#### [To do]
Copy all of the lines below word for word, and leave the pictures out of your copy.

#### [Excerpted data]
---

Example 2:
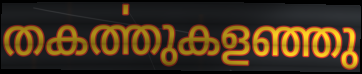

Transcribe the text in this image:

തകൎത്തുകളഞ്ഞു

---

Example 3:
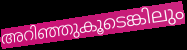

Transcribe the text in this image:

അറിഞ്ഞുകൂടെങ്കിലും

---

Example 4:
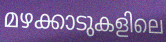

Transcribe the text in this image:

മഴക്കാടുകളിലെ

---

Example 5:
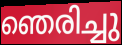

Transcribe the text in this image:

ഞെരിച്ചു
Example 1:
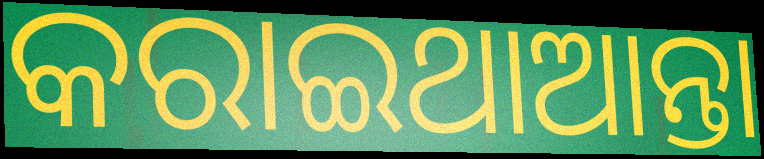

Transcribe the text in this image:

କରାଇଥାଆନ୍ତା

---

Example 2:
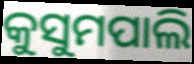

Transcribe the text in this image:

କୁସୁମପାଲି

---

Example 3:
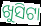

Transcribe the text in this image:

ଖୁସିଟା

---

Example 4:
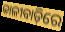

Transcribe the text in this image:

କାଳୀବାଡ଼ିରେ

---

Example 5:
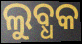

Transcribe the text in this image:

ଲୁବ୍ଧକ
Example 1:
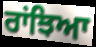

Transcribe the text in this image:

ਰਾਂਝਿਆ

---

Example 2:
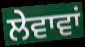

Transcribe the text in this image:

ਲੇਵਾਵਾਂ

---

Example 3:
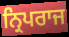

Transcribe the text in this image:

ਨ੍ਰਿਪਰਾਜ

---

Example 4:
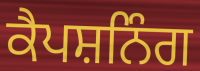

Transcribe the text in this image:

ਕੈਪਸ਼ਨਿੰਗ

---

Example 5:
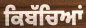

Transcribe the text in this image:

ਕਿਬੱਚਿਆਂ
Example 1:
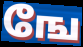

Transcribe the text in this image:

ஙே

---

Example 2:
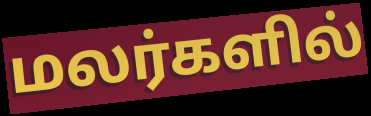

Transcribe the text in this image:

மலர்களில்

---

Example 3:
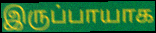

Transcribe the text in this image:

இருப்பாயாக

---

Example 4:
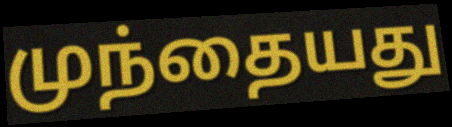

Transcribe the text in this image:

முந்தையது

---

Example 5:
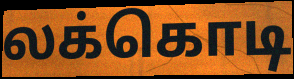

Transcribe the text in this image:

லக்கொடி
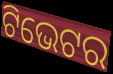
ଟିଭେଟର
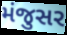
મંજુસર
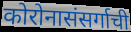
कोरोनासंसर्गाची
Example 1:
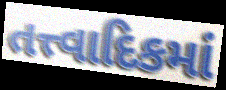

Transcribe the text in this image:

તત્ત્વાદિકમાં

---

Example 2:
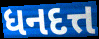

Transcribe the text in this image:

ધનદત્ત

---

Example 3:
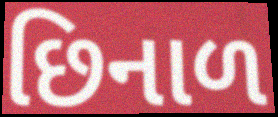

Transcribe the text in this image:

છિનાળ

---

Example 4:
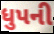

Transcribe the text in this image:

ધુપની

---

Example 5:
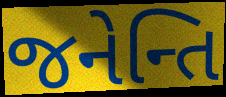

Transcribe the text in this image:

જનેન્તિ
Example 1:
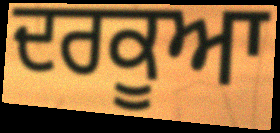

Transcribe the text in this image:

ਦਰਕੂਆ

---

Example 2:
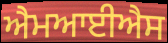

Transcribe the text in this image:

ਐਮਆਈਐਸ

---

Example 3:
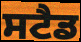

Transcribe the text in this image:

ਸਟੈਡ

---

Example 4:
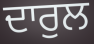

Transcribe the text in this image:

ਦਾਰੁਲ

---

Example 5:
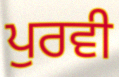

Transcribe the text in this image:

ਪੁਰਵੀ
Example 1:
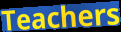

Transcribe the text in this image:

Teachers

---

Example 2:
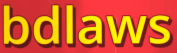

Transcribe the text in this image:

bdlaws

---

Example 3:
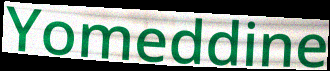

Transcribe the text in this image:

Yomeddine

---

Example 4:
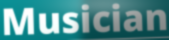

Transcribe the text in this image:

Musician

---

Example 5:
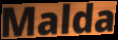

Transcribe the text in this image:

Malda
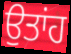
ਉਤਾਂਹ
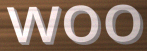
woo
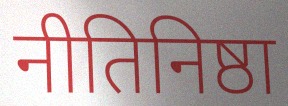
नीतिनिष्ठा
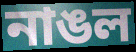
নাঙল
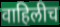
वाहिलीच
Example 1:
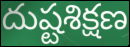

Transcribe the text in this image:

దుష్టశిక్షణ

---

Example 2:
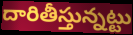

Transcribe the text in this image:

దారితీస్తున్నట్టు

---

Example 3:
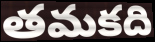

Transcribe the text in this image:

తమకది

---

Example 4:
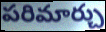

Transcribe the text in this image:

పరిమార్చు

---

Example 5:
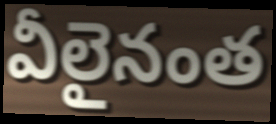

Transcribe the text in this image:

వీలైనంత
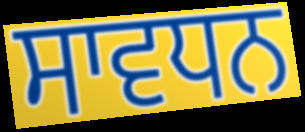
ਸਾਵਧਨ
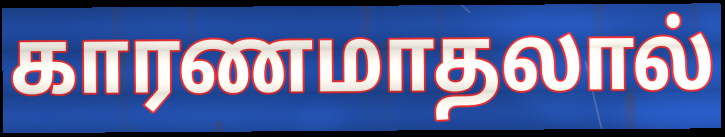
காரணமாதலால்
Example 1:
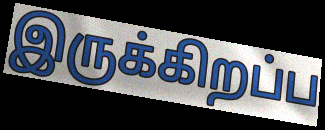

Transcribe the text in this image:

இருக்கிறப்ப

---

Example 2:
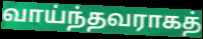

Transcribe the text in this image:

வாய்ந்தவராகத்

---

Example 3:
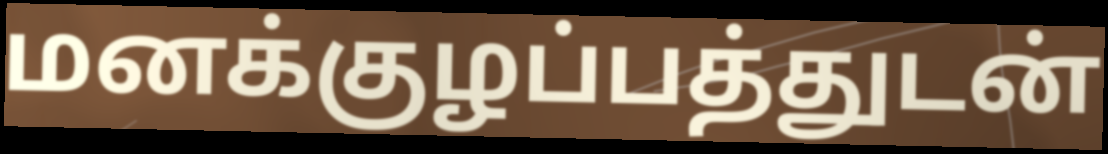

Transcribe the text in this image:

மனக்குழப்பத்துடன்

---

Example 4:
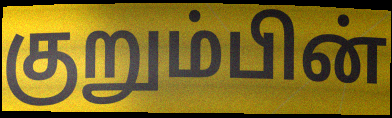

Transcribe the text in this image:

#### [Exercise response]
---

Example 2:

Transcribe the text in this image:

തകൎത്തുകളഞ്ഞു

---

Example 3:

Transcribe the text in this image:

അറിഞ്ഞുകൂടെങ്കിലും

---

Example 4:

Transcribe the text in this image:

മഴക്കാടുകളിലെ

---

Example 5:

Transcribe the text in this image:

ഞെരിച്ചു
Example 1:

Transcribe the text in this image:

କରାଇଥାଆନ୍ତା

---

Example 2:

Transcribe the text in this image:

କୁସୁମପାଲି

---

Example 3:

Transcribe the text in this image:

ଖୁସିଟା

---

Example 4:

Transcribe the text in this image:

କାଳୀବାଡ଼ିରେ

---

Example 5:

Transcribe the text in this image:

ଲୁବ୍ଧକ
Example 1:

Transcribe the text in this image:

ਰਾਂਝਿਆ

---

Example 2:

Transcribe the text in this image:

ਲੇਵਾਵਾਂ

---

Example 3:

Transcribe the text in this image:

ਨ੍ਰਿਪਰਾਜ

---

Example 4:

Transcribe the text in this image:

ਕੈਪਸ਼ਨਿੰਗ

---

Example 5:

Transcribe the text in this image:

ਕਿਬੱਚਿਆਂ
Example 1:

Transcribe the text in this image:

ஙே

---

Example 2:

Transcribe the text in this image:

மலர்களில்

---

Example 3:

Transcribe the text in this image:

இருப்பாயாக

---

Example 4:

Transcribe the text in this image:

முந்தையது

---

Example 5:

Transcribe the text in this image:

லக்கொடி
ଟିଭେଟର
મંજુસર
कोरोनासंसर्गाची
Example 1:

Transcribe the text in this image:

તત્ત્વાદિકમાં

---

Example 2:

Transcribe the text in this image:

ધનદત્ત

---

Example 3:

Transcribe the text in this image:

છિનાળ

---

Example 4:

Transcribe the text in this image:

ધુપની

---

Example 5:

Transcribe the text in this image:

જનેન્તિ
Example 1:

Transcribe the text in this image:

ਦਰਕੂਆ

---

Example 2:

Transcribe the text in this image:

ਐਮਆਈਐਸ

---

Example 3:

Transcribe the text in this image:

ਸਟੈਡ

---

Example 4:

Transcribe the text in this image:

ਦਾਰੁਲ

---

Example 5:

Transcribe the text in this image:

ਪੁਰਵੀ
Example 1:

Transcribe the text in this image:

Teachers

---

Example 2:

Transcribe the text in this image:

bdlaws

---

Example 3:

Transcribe the text in this image:

Yomeddine

---

Example 4:

Transcribe the text in this image:

Musician

---

Example 5:

Transcribe the text in this image:

Malda
ਉਤਾਂਹ
woo
नीतिनिष्ठा
নাঙল
वाहिलीच
Example 1:

Transcribe the text in this image:

దుష్టశిక్షణ

---

Example 2:

Transcribe the text in this image:

దారితీస్తున్నట్టు

---

Example 3:

Transcribe the text in this image:

తమకది

---

Example 4:

Transcribe the text in this image:

పరిమార్చు

---

Example 5:

Transcribe the text in this image:

వీలైనంత
ਸਾਵਧਨ
காரணமாதலால்
Example 1:

Transcribe the text in this image:

இருக்கிறப்ப

---

Example 2:

Transcribe the text in this image:

வாய்ந்தவராகத்

---

Example 3:

Transcribe the text in this image:

மனக்குழப்பத்துடன்

---

Example 4:

Transcribe the text in this image:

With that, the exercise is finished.